Downs and Ups

I work somewhere on the North shore of Long Island. And, after work on Thursday night, I had to play a feast somewhere down on the South shore. “You have to get there by 6:30? Good luck...” cautioned a coworker who lives down there, sharing her commuting nightmares. Still, I’d told the band leader I might be a little late, and I knew some back roads and short cuts. I’m not a fast driver but I’ve explored my surroundings over the years and picked up a thing or two. I’ve also always had sort of a built-in compass, but I would soon learn whether or not that had seen some wear and tear.

I hit traffic at a few key points where I expected it. Once, I missed a turn, but doubled back and didn’t lose much time. And then I took a forced and unexpected fork when my lane ended. But, as far as I could tell, I was still going South. I didn’t know where I was. I was in residential neighborhoods. And as the road curved and threw in a few diagonals, I wasn’t all that confident as to what direction I was going in. Ultimately, I was going Southwest, and had to come back East a bit once I finally hit a road I recognized.

But it was all good. I arrived 10 minutes later than our meeting time, but 20 minutes before the start of our procession. A concerned mother ushered in her two children and packed up their lemonade stand as I quickly exchanged my dress shirt for a band shirt in the back seat of my car. Why would it stay light out just long enough to make that plan a problem? With the road closed off for the feast, I had a slight trek, and didn’t realize until I reached the church that my dress shoes were still in the car. My sneakers were black though, and it was almost dark, and we weren’t in a judged competition, so I got away with them.

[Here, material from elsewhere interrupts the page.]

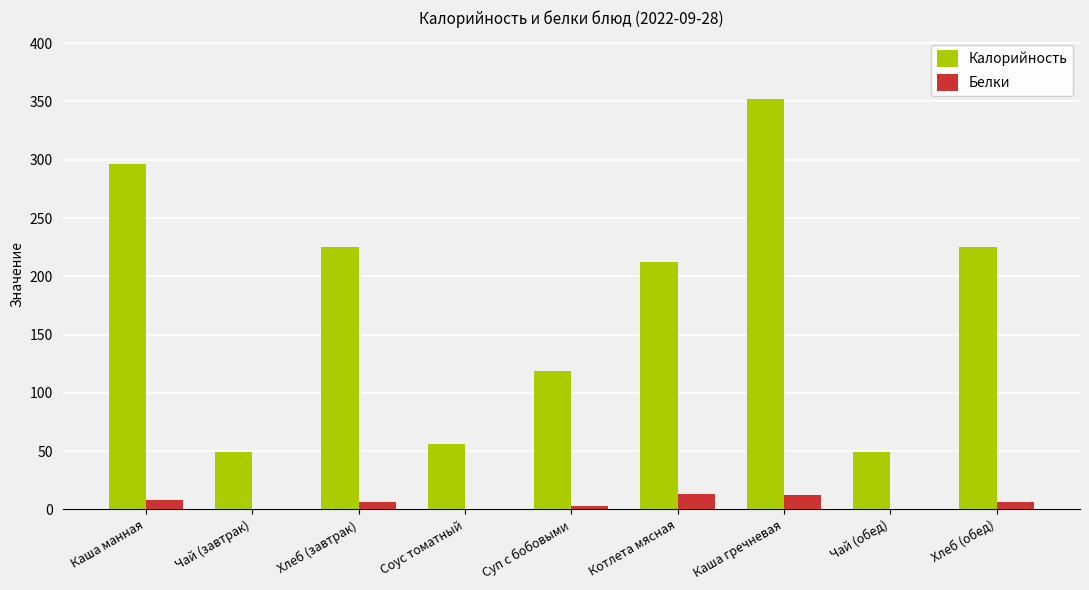

Is the value of Калорийность at Хлеб (завтрак) greater than the value of Белки at Чай (завтрак)?

Yes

The procession was mercifully short, which we appreciated given the unexpected chill in the air and a few expected drops of rain that never amounted to much. We played a few extra songs for the crowd when we were done walking, and from start to finish the gig lasted just over an hour. Afterwards, I got some pizza with the drummer, whose father runs another Italian band in which I play in the most. I got an earful of some of his difficult situations, which I won’t go into detail on. He recently got married, and has two daughters now, one of whom is 11 months old and the other who was born last weekend. His wife has an 8-year-old boy from her first marriage, and that’s where his trouble lies. His wife’s ex and his mother-in-law are apparently trying to get the kid taken away, with some genuinely wild accusations that, for all my friend’s faults and shortcomings, aren’t remotely true. It’s sad for the boy, who is actually in a better environment and thriving now and must be caught in the middle of this. I understand the grandmother missing him since her daughter moved out, but there’s definitely a better, more peaceful, more sane way to go about doing things. There are some other reasons why the grandmother is so irrational, but I won’t be going into detail here. Suffice to say it’s not a great situation.

I dropped the drummer off at a train station and proceeded to head back up North, once again relying on my built -in radar sense. I kind of remembered some of the roads I was on from the last time I was in the area, and even if I didn’t it shouldn’t have mattered. I live on the exact opposite coast of where I was playing, so all I had to do was maintain a Northerly heading. It was just that simple. But somehow, I must have made one two many rights, and found myself driving under a train trestle landmark that meant I was driving South again. I eventually found my way home, not very late, but later than I would have liked. Every journey has its low points and challenges but, with patience and perseverance, we can find our way back up again.


Blogger b13 said...

If Woody had picked up a GPS, this would have never have happened ;)

9/11/2009 12:30 AM  
Blogger Lorna said...

It's really sad when kids suffer because adults are acting like spoiled children.